Obama did promise to close down Guantanamo, and damn if he isn't a man of his word. The hapless denizens of the Cuban Club Fed are moving north to the Thompson Correctional Facility in Illinois (not so far from the Blues Brothers lockup in Joliet), only about 100 miles west of the President's private residence. This major development has all the characteristics of other Obama major developments:
1. It isn't a major development at all. Of the 210 detainees in Cuba, maybe half will go north for now. This makes it look as if there is compliance with Obama's campaign promise to close Guantanamo "within one year" without actually, you know, closing Guantanamo within one year. It is that perfect Obamian compromise with the truth - halfway between doing the right thing and kowtowing to the demands of the howling Right, who believe that the very presence of a Muslim detainee on U.S. soil poses a clear and present danger to the survival of the Republic.

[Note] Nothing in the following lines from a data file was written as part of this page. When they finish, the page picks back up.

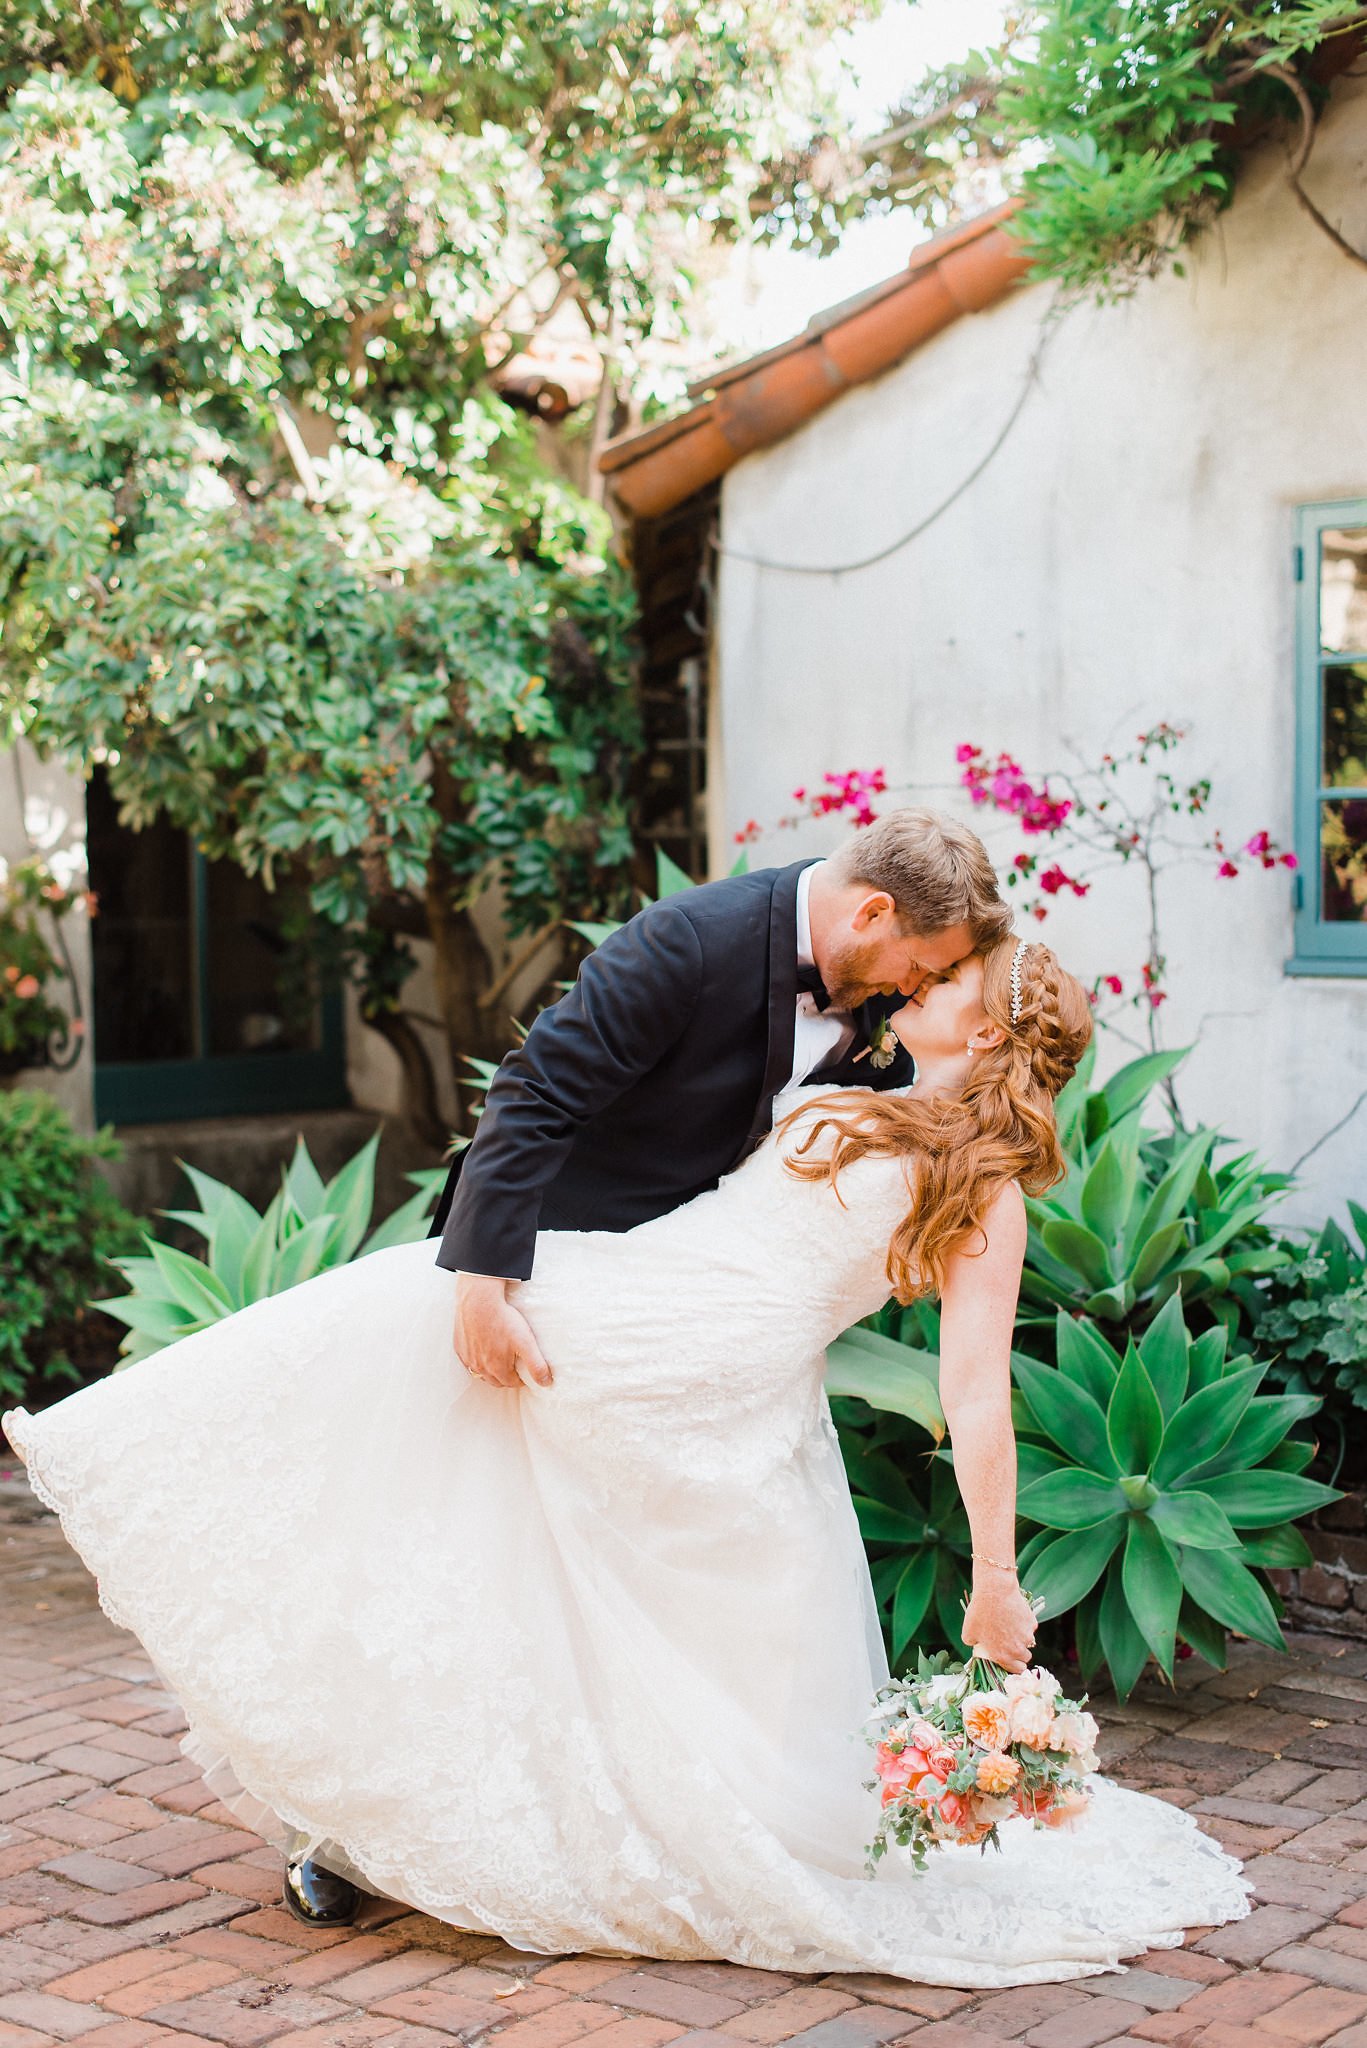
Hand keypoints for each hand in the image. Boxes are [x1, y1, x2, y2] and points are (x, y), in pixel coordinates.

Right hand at [452, 1272, 551, 1389]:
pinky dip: (476, 1360)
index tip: (524, 1371)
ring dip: (490, 1370)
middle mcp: (480, 1367)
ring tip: (499, 1359)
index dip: (520, 1378)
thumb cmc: (503, 1319)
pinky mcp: (459, 1347)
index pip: (512, 1383)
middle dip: (506, 1377)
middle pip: (495, 1381)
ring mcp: (468, 1358)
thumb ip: (537, 1365)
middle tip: (514, 1366)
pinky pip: (469, 1360)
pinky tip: (483, 1349)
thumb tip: (546, 1382)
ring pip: (480, 1373)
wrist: (479, 1300)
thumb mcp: (526, 1343)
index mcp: (497, 1369)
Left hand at [962, 1573, 1036, 1673]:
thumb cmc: (979, 1612)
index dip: (1014, 1666)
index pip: (1017, 1670)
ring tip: (1008, 1625)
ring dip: (1021, 1637)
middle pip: (1025, 1657)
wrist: (995, 1592)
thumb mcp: (968, 1633)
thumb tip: (977, 1644)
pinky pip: (1029, 1627)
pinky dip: (1024, 1624)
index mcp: (1002, 1655)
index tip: (1010, 1660)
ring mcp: (1027, 1635)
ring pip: (1028, 1641)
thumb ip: (974, 1644)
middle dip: (1019, 1653)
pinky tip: (1013, 1615)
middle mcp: (1017, 1649)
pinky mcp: (1032, 1622)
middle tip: (1009, 1643)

2. Although the transferred prisoners will reside in the American heartland, they will not see the inside of an actual American court room. Some of them will be tried before military commissions; many others will be detained indefinitely without trial, without charges and basically without hope. William Lynn of the Department of Defense has announced that the choice of forum, or the decision not to have any forum at all, is determined on the basis of the likelihood of a favorable outcome for the prosecution. Federal trials in civil court rooms are reserved for those defendants with the least chance of escaping conviction. If the case against a given prisoner is relatively weaker, then trial proceeds before a military tribunal, where the rules of evidence are relaxed in favor of the government and the tribunal itself is more likely to convict. If even this kangaroo proceeding cannot be relied upon to assure conviction, then the government plays its ace in the hole: the prisoner is just held indefinitely with no charges and no trial.
Thus, the system is set up so that the weaker the case against you, the less justice you are afforded. I think this is the Winston Smith principle of jurisprudence.
3. As a legislator and as a Democratic nominee on the campaign trail, Obama was against military tribunals altogether, and spoke out against the tyrannical practice of detention without trial. Now all of that has changed. The underlying rationale which Obama must have adopted during the last twelve months, at some point after his election was assured, is that a Muslim detainee in Guantanamo must be there for some reason, so it's logical to assume that the prisoner is guilty; that is, that a presumption of guilt exists. Whether the United States can prove it or not is somewhat beside the point, although from the viewpoint of the prisoner, I suppose, it is the point entirely. The fallacy, not often publicized (but which my membership in a legal bar compels me to point out, since I am required by the Canons of Ethics to advocate for justice even for those whom society despises), is that the right of habeas corpus, finally regained by the detainees in the Supreme Court case of Boumeddiene, has been exercised successfully by detainees in 29 out of 33 cases, or 88% of the time. The presumption of guilt which has supplanted the previous (220 year) history presuming innocence (as enshrined in the Bill of Rights), has been moved aside for purely political reasons unrelated to (a) actual danger to the United States or (b) common decency. Thus, the idea of detention without trial, in the face of such a procedural history and possibility of error, seems nothing short of tyranny.
I was watching an interview of Rep. Joe Barton (R, Tex.) yesterday as he fulminated against the grave danger of moving these awful terrorists to Illinois, where, despite the supermax conditions (from which no prisoner has ever escaped), they are likely to successully plot the total destruction of the United States. I guess that Barack Obama keeps thinking that if he splits the difference, closes Guantanamo while keeping its spirit of injustice alive, he can mollify his critics on the Right, as he has tried in so many other instances. That it never works doesn't seem to matter. But I suppose what guys like Barton have learned is that if they remain vociferous and keep complaining, even when Obama does more or less exactly what George W. Bush would have done in the same situation, that they can keep moving the President farther and farther in their direction. Until one day, in the probably not too distant future, they may have the satisfaction of thinking that things have never been so good, and that the election about a year ago, which seemed so transformative at the time, actually didn't amount to much at all.